----- Reading text -----

There can be any of a number of reasons for this situation. The student could have tested their paper using a friend’s account at a school that permits formative use of plagiarism detection software. The advisor could have used the system to test a first draft of the thesis, or two independent examiners both used the same software for testing a thesis. The first person to test will receive a negative report, but the second person will see the alarming notice that the thesis is a complete copy.

Database Issues

Quite a number of systems store submitted papers in order to check future papers against past papers. This perhaps sounds like a good idea for term papers that are written every semester by students on similar subjects. But the manner in which some universities use plagiarism detection services involves teachers submitting students’ papers to the system. This can technically be a violation of the student’s copyright, for example, under European copyright law, which is quite different from American or Canadian copyright law. Only the author, generally the student, can permit the work to be stored in a database belonging to a company. For a thesis that was prepared under a non-disclosure agreement, it is not at all possible for either the student or the teacher to legally submit it to a third-party server.

----- Dataset content -----

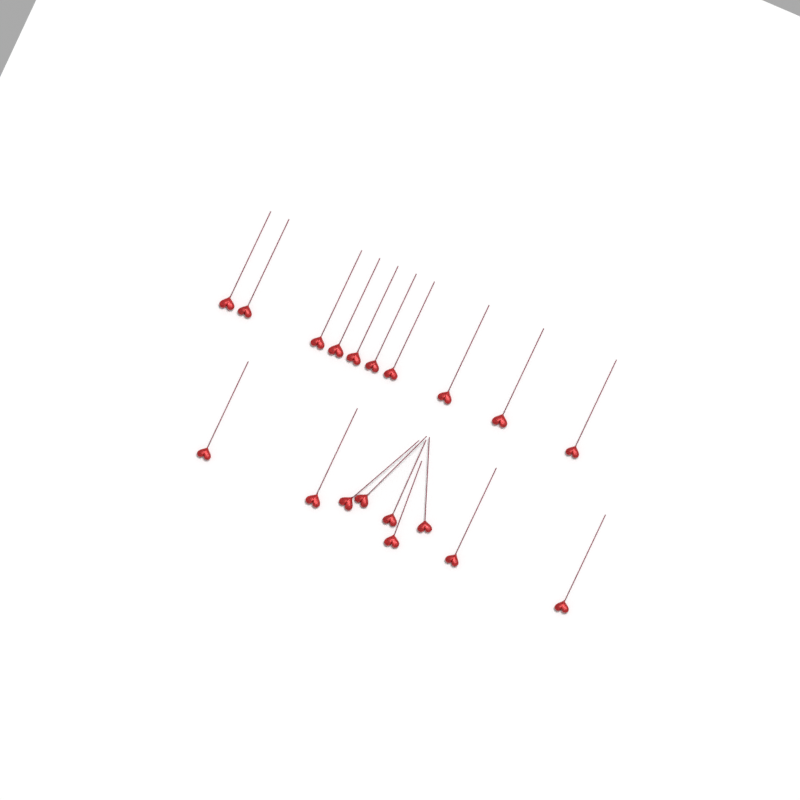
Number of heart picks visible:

-----

■ **Requirements**
Summarize the text on plagiarism detection software in two sentences. The lines after the text are separate material, unrelated to it.

■ **Exercise solution**
A paper can be flagged as a complete copy because an earlier test by the student, the advisor or another examiner left it in the system, so the second person to test sees the alarming notice. Many systems store submitted papers, yet under European copyright law only the author can permit storage in a company's database, and a thesis written under a non-disclosure agreement cannot legally be submitted to a third-party server at all.